Wie siehts mit deiner psychischen Belastung aus? Hat sich da bei dir oder deiner Tochter was in letzter Zeit geändert?
Selbsthilfegruppen habe ich im Umkreis leider nicht. Ich tausche mich hier und da aus. Psychisch spielt da schon viel rein. Allerdings auch nicht mehr oder weniger als sonst. Oft kann ich es gut zuordnen und mit ihr entsprechend handeln. Bei positiver Aufregung zum Beispiel wissen wir beide, das es vorbei geht und keiner Sonderbehandlung bedarf.
Habt ihr in den letzten zwei Jahren neue Behandlungsansätze, neue Ärzte oder Therapeuten ausprobiert? Wenn ja, was hat gewirkt und was nicht? Gibt es Medikamente oder Pflegeprodukte, die besondere gut oder rein gar nicht geholfen haben?
Dahingehend wurde nicht viel probiert. Auf Cortison haben wir verzichtet, daher keine neuen Ärzte.
Mit Elidel haben wir Ende 2024 gute Erfahrungen gemacht.
Fenistil ist ihr täglicher Begleiter, vor allem abends um ruhiger zu schlafen. Propolis nutzt sie zur Pflege, damit kommt sie sehr gut klar. Das Kijimea Derma hat irgendwie alles gebessert.
Vielleicht war es auch ein Pubertätsschub, der alles angefeuert und so extrem verschlimmert hat.
Seit längerem beschäftige ich mich mal mehr mal weniger mit Sonnenstürmen und der Schumann Frequenz. Ist eine Nacht wilder, schaue ich wie die Fakten aussehen und kann auch hin und wieder sehen, dass diese hohen Energiewerte etwas mit meiner Tochter machen. Oft verschlimmern, manchmal bessern sich ihre Symptome oder ihr Schlaf.
Was hast du in den letzten zwei Jahren im Umgang mit der Neurodermitis und im Umgang mit deiner Tochter gelernt?

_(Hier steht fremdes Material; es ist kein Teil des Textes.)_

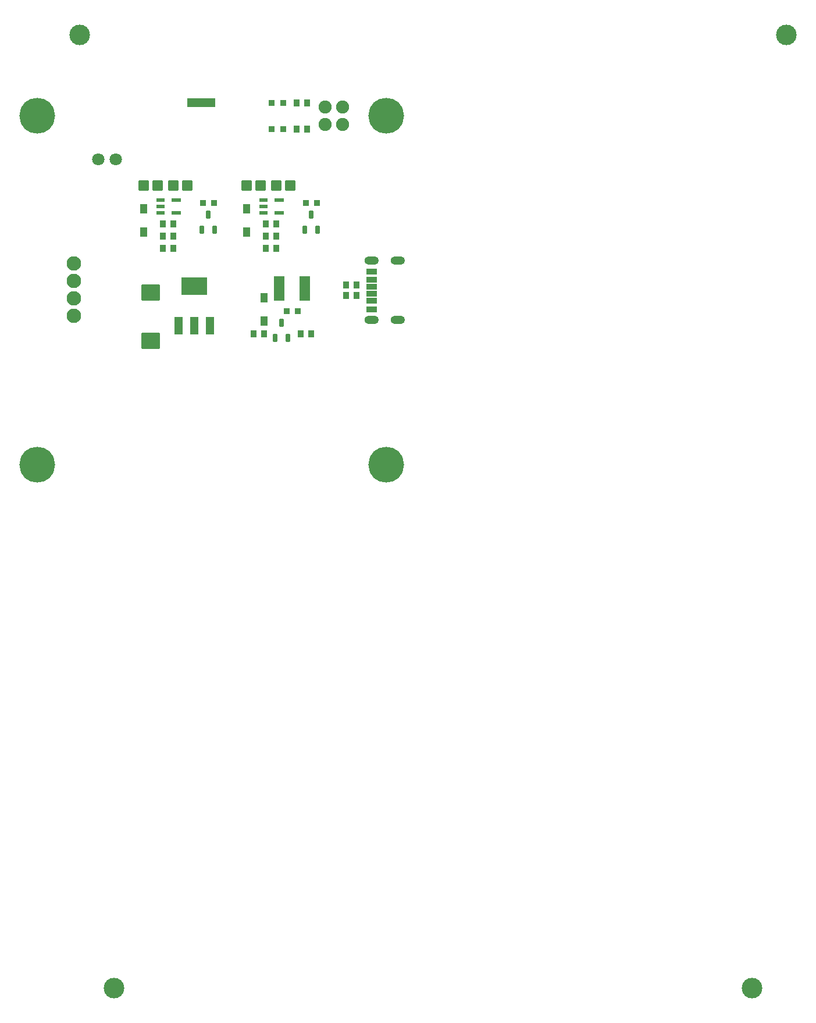
<source format=gts>
G04 Layer: TopSolderMaskLayer*
G04 Panelize: Stamp Hole, Column: 2, Row: 2, Board Size: 58.42mm x 58.42mm, Panelized Board Size: 122.84mm x 122.84mm*
G04 EasyEDA v6.5.34, 2023-08-07 12:58:06*
G04 71aba6b8c95d4410a53b73b9815fad9c,5a6b42c53f6a479593ecc07194224c93,10*
G04 Gerber Generator version 0.2*
G04 Scale: 100 percent, Rotated: No, Reflected: No *
G04 Dimensions in millimeters *
G04 leading zeros omitted , absolute positions ,4 integer and 5 decimal *
%FSLAX45Y45*%
%MOMM*%

%AMMACRO1*1,1,$1,$2,$3*1,1,$1,$4,$5*1,1,$1,0-$2,0-$3*1,1,$1,0-$4,0-$5*20,1,$1,$2,$3,$4,$5,0*20,1,$1,$4,$5,0-$2,0-$3,0*20,1,$1,0-$2,0-$3,0-$4,0-$5,0*20,1,$1,0-$4,0-$5,$2,$3,0*4,1,4,$2,$3,$4,$5,0-$2,0-$3,0-$4,0-$5,$2,$3,0*%
%ADD10MACRO1,0.1016X-0.4032X-0.432X-0.4032X0.432*%
%ADD11MACRO1,0.1016X0.4032X-0.432X0.4032X0.432*%
%ADD12MACRO1,0.1016X0.4032X0.432X0.4032X-0.432*%
%ADD13MACRO1,0.1016X-0.4032X0.432X-0.4032X-0.432*%
%ADD14MACRO1,0.1016X-0.705X-0.675X-0.705X0.675*%
%ADD15MACRO1,0.1016X0.705X-0.675X0.705X0.675*%
%ADD16MACRO1,0.1016X0.705X0.675X0.705X-0.675*%
%ADD17MACRO1,0.1016X-0.705X0.675X-0.705X-0.675*%
%ADD18MACRO1,0.1016X-0.475X-0.6X-0.475X0.6*%
%ADD19MACRO1,0.1016X-0.266X-0.5188X0.266X-0.5188*%
%ADD20MACRO1,0.1016X0.4X0.4X0.4X-0.4*%
%ADD21MACRO1,0.1016X0.5785X0.245X0.5785X-0.245*%
%ADD22MACRO1,0.1016X0.5875X0.245X0.5875X-0.245*%
%ADD23MACRO1,0.1016X1.296X-1.1038X-1.296X-1.1038*%
%ADD24MACRO1,0.1016X1.296X1.1038X-1.296X1.1038*%
%ADD25MACRO1,0.1016X-0.4X-0.4X-0.4X0.4*%
%ADD26MACRO1,0.1016X0.7033X1.7496X0.7033X-1.7496*%
%ADD27MACRO1,0.1016X-0.7033X1.7496X-0.7033X-1.7496*%
%ADD28MACRO1,0.1016X-0.525X-1.2325X0.525X-1.2325*%
%ADD29MACRO1,0.1016X1.77X-1.2325X-1.77X-1.2325*%
%ADD30MACRO1,0.1016X-0.7X-0.4X-0.7X0.4*%
%ADD31R,1.5016X0.9016*%
%ADD32O,2.1015960000000002X1.2015978000000003*%
%ADD33C,5.2032*%
%ADD34C,1.9016*%
%ADD35C,1.8016*%
%ADD36C,2.1016*%
%ADD37C,3.0000*%

%LPD*%
D10*
G01*
X4304424Y5651500D03*
D11*
G01*
X4153775Y5651500D03*
D12*
G01*
X2210669Y3886192D03*
D13*
G01*
X2361319Y3886192D03*
D12*
G01*
X3709264Y3886189D03*
D13*
G01*
X3859914Y3886189D03*
D14*
G01*
X2131997Y4444989D03*
D15*
G01*
X1931992Y4444989D03*
D16*
G01*
X2363792Y4444989D03*
D17*
G01*
X2563797Y4444989D03*
D18*
G01*
X1930394Y4106994D03*
G01*
X1930394Y3766990D03*
D10*
G01*
X2361319Y3708392D03*
D11*
G01*
X2210669Y3708392D03*
D19*
G01*
X2775195Y3801466D03*
G01*
X2965194Y3801466D03*
G01*
X2870194Y4021717D03*
D12*
G01*
X2210668Y3530592D03*
D13*
G01*
X2361321Y3530592D03*
D20*
G01*
X2790250Y4190639D03*
G01*
X2950151Y4191340D03*
D21*
G01*
X3669223Y4235185D03*
G01*
X3669223Y4140189D03*
G01*
X3669223Y4045193D03*
D22*
G01*
X3899956Y4045193D03*
G01*
X3899956Y4235185D03*
D20*
G01*
X4288845Y4190636D03*
G01*
X4448746Y4191337D03*
D12*
G01*
X3709263Y3530589D03*
D13*
G01*
X3859916Y3530589D03*
D19*
G01*
X4273790Y3801464D03*
G01*
X4463789Y3801464D03*
G01*
X4368789Y4021715D03*
D10*
G01*
X3859914Y3708389D03*
D11*
G01*
X3709264Y3708389D03*
D18*
G01*
X3428989Y4106992D03*
G01*
X3428989Y3766987D03*
D16*
G01*
X3862387Y4444987D03*
D17*
G01*
X4062392Y4444987D03*
D14*
G01*
X3630592Y4444987D03*
D15*
G01*
X3430587Y4444987D03*
D21*
G01*
X2170628Y4235188D03*
G01*
X2170628Y4140192D03*
G01*
X2170628Y4045196D03*
D22*
G01*
X2401361Y4045196D03*
G01*
X2401361Y4235188D03*
D18*
G01*
X3683868Y2811594D03*
G01*
X3683868Y2471590D03*
D23*
G01*
X2031994Y2891119D03*
D24*
G01*
X2031994Y2188870D03*
D10*
G01*
X4304424Y5270500D03*
D11*
G01*
X4153775Y5270500D03*
D10*
G01*
X5028314Y2997194D03*
D11*
G01*
X4877664Y2997194D03*
D10*
G01*
X5028314Y2844794D03*
D11*
G01*
X4877664Y2844794D03*
D10*
G01*
X3682114Y2285989D03*
D11*
G01*
X3531464Y2285989D03*
D25*
G01*
X4169331Y2616542D03*
G01*
X4009430Y2615841D03*
G01*
X3958589Y5270500D03*
G01*
X3788410Y5270500D03*
G01*
X3958589Y5651500D03*
G01*
X3788410Y5651500D03*
D10*
G01*
X4367914Y2285989D03*
D11*
G01*
X4217264Y2285989D03*
D26*
G01*
X3904056Y2946389D03*
D27*
G01*
X4274723Y2946389D03*
D28*
G01*
X2437000Y2406639D03*
G01*
X2666993Y2406639D03*
G01*
X2896991Y2406639D03*
D29*
G01*
X2666989Y2978139D03*
D19*
G01*
X3841987Y2226664D03*
G01*
X4031987Y2226664D03*
G01*
X3936987Y2446915D03*
D30*
G01*
X5245902Y2870982D03*
G01*
X5245902Y2970982D03*
G01*
X5245750Y3072988D03*
D31*
G01*
X5245506Y2769006D03*
D30*
G01*
X5245674Y3196000D03*
G01*
X5245674Y2645989D03*
D32*
G01*
X5245684Y3353003D03*
G01*
X5245684Y2488996D03*
G01*
X5625693Y2488996D03*
G01*
X5625693Y3353003D03*
D33*
G01*
X381000Y5461000D03*
G01*
X5461000Y5461000D03*
G01*
X5461000Y381000D03*
G01*
X381000Y381000D03*
G01*
X5461000Y5461000D03*
G01*
X381000Y5461000D03*
D34*
G01*
X4826000Y5588000D03*
G01*
X4826000Y5334000D03*
G01*
X4572000Y5334000D03*
G01*
X4572000Y5588000D03*
D35*
G01*
X1523997Y4825989D03*
G01*
X1269997Y4825989D03*
D36*
G01*
X910818Y2799714D03*
G01*
X910818Y3053714D03*
G01*
X910818Y3307714D03*
G01*
X910818Y2545714D03*
D37*
G01*
X999997Y6641998D03*
G01*
X11284000Y6641998D03*
G01*
X1499996Y-7241997D03*
G01*
X10784001Y-7241997D03*
G36*
X2565400Y5715000D02*
G01*
X2971800Y5715000D01*
X2971800Y5588000D01*
X2565400Y5588000D01*
G37*
M02*

</source>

Dass meine Tochter unglaublich stark ist. Dass nach “Regen wieder Sonne kommt”. Auch wenn ich verzweifelt war, hat sich schlussendlich alles wieder zum Guten gewendet. Ich habe gelernt, dass ich nicht zwingend auf Cortison zurückgreifen muss und manches vielleicht auch einfach Zeit und Liebe braucht.
In unserem letzen Gespräch hast du gesagt, du hoffst, dass deine Tochter mit der Neurodermits glücklich wird und sie ihre Haut akzeptiert wie sie ist. Welche Hoffnungen und Ziele für die Zukunft hast du heute in Bezug auf die Neurodermitis deiner Süssen?
Ich hoffe, dass sie weiterhin MIT der Neurodermitis leben wird. Natürlich darf sie auch mal wütend und verzweifelt sein. Ich hoffe einfach, dass so eine schlimme Zeit möglichst nicht wieder kommt, denn dann schafft sie es auch besser, mit der Krankheiten zu leben. Die Hoffnung ist auch da, dass sich alles bald verwächst.
Mein Ziel wäre es, dass sich Schulstress nicht negativ auf die Haut auswirkt, bzw. wir einen Weg finden, der für ihre Haut am besten ist. Denn bald steht der Schulwechsel an und alles wird neu spannend.
Dein Schlusswort:
Aufgegeben wird nicht – wir stehen gemeinsam auf und rocken das Leben als Team!